INSTRUCTION 1.
Using the court excerpt below, mark each statement yes or no and quote the exact words from the excerpt that decide it.
(a) Michael Russell moved the drugs from British Columbia to Quebec.
(b) The two large seizures of cocaine took place in March of 2006.
(c) The Court of Appeal upheld Venneri's conviction on count 4.

EXERCISE TEXT.
===

At the direction of Dauphin, an accomplice, Michael Russell, would transport
the drugs from British Columbia to Quebec, where they were then stored at the
homes of two other co-conspirators, Jean Bilodeau and Robert Marchand.
[9]
The surveillance revealed as well that in the
summer and fall of 2005, Venneri regularly purchased cocaine from Dauphin for
the purpose of trafficking.
[10]
The wiretap and physical surveillance eventually
led to two large seizures of cocaine in October of 2005, from the homes of
Marchand and Bilodeau. Following the seizures, Dauphin turned to Venneri for
assistance when his previous source refused to supply him with additional
cocaine. It was then that Venneri, who previously had purchased drugs
from Dauphin, began to supply Dauphin instead.
[11]
The trial judge found that Venneri then became [translation] “an important pillar” in
securing Dauphin’s supply (para. 95). This arrangement ended in March of 2006
when Venneri was arrested following a search of his home, where the police
seized, among other things, nine grams of cocaine, a firearm, and a large sum
of cash.
[12]
The trial judge found as well that Venneri had
conspired with several others to engage in drug trafficking between July of
2005 and March of 2006. He based this conclusion on numerous intercepted
telephone conversations, during which Venneri and others used coded language to
negotiate prices and arrange deliveries of cocaine (paras. 55-57 and 104-11).
[13]
Finally, with respect to the criminal
organization offences, the trial judge concluded that Venneri was a member of
Dauphin’s organization and had instructed one of his co-accused, Jean-Daniel
Blais, to traffic in drugs on the organization’s behalf (para. 370).
[14]
In the result, the trial judge convicted Venneri
of conspiracy to traffic in narcotics; trafficking in narcotics; committing an
offence for a criminal organization; possession of cocaine for the purpose of
trafficking (two counts); instructing the commission of an offence for a
criminal organization; possession of a prohibited weapon; and, possession of a
restricted firearm.
III
[15]
The Crown seeks to have Venneri’s conviction on
count 4 restored.
[16]
The Court of Appeal quashed that conviction on
the ground that it was unreasonable within the meaning of s. 686(1)(a)(i)
of the Code. I agree with that conclusion: No properly instructed jury
acting judicially could reasonably have rendered that verdict: R. v.
Biniaris, 2000 SCC 15, [2000] 1 S.C.R. 381, at para. 36.
[17]
The only evidence linking Venneri to the drugs
seized at the homes of Marchand and Bilodeau was the presence of symbols and
expressions on the cocaine packaging that were consistent with expressions used
by Venneri in telephone conversations concerning drug deals. But nothing
indicates that those symbols were not used in other drug transactions completely
unrelated to Venneri. In oral argument, the Crown conceded that there were no
intercepted communications which explicitly linked Venneri to the drugs seized
in 2005.
[18]
The Crown contends that Venneri’s conviction can
be upheld pursuant to s. 21(2) of the Code because possession of cocaine
was a foreseeable consequence of conspiring to traffic in cocaine.
[19]
In this regard, the Crown relies on Zanini v.

===

STORED DATA.

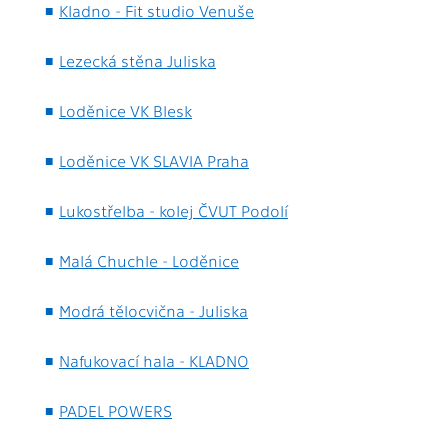
Kladno - Fit studio Venuše
Lezecká stěna Juliska
Loděnice VK Blesk
Loděnice VK SLAVIA Praha
Lukostřelba - kolej ČVUT Podolí
Malá Chuchle - Loděnice
Modrá tělocvična - Juliska
Nafukovací hala - KLADNO
PADEL POWERS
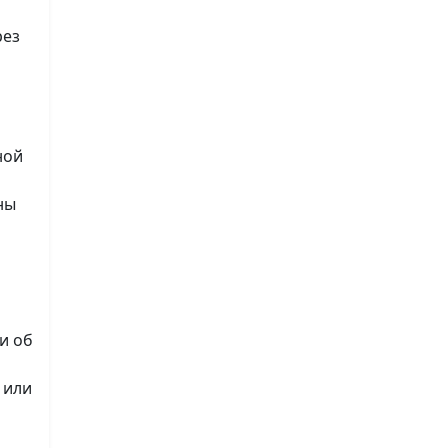
рез
ной
ны
и об
 или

===

INSTRUCTION 2.
Arrange every line of text read from the pictures in the records as a Markdown table with the columns Row and Line. Leave out blank lines and the pictures themselves.

EXERCISE RESULT 1.
(a) Yes: "an accomplice, Michael Russell, would transport the drugs from British Columbia to Quebec"
(b) No: "led to two large seizures of cocaine in October of 2005"
(c) No: "The Court of Appeal quashed that conviction"

EXERCISE RESULT 2.
| Row | Line |
|---|---|
| 1 | Kladno - Fit studio Venuše |
| 2 | Lezecká stěna Juliska |
| 3 | Loděnice VK Blesk |
| 4 | Loděnice VK SLAVIA Praha |
| 5 | Lukostřelba - kolej ČVUT Podolí |
| 6 | Malá Chuchle - Loděnice |
| 7 | Modrá tělocvična - Juliska |
| 8 | Nafukovací hala - KLADNO |
| 9 | PADEL POWERS |
| 10 | рез |
| 11 | ной |
| 12 | ны |
| 13 | и об |
| 14 |  или |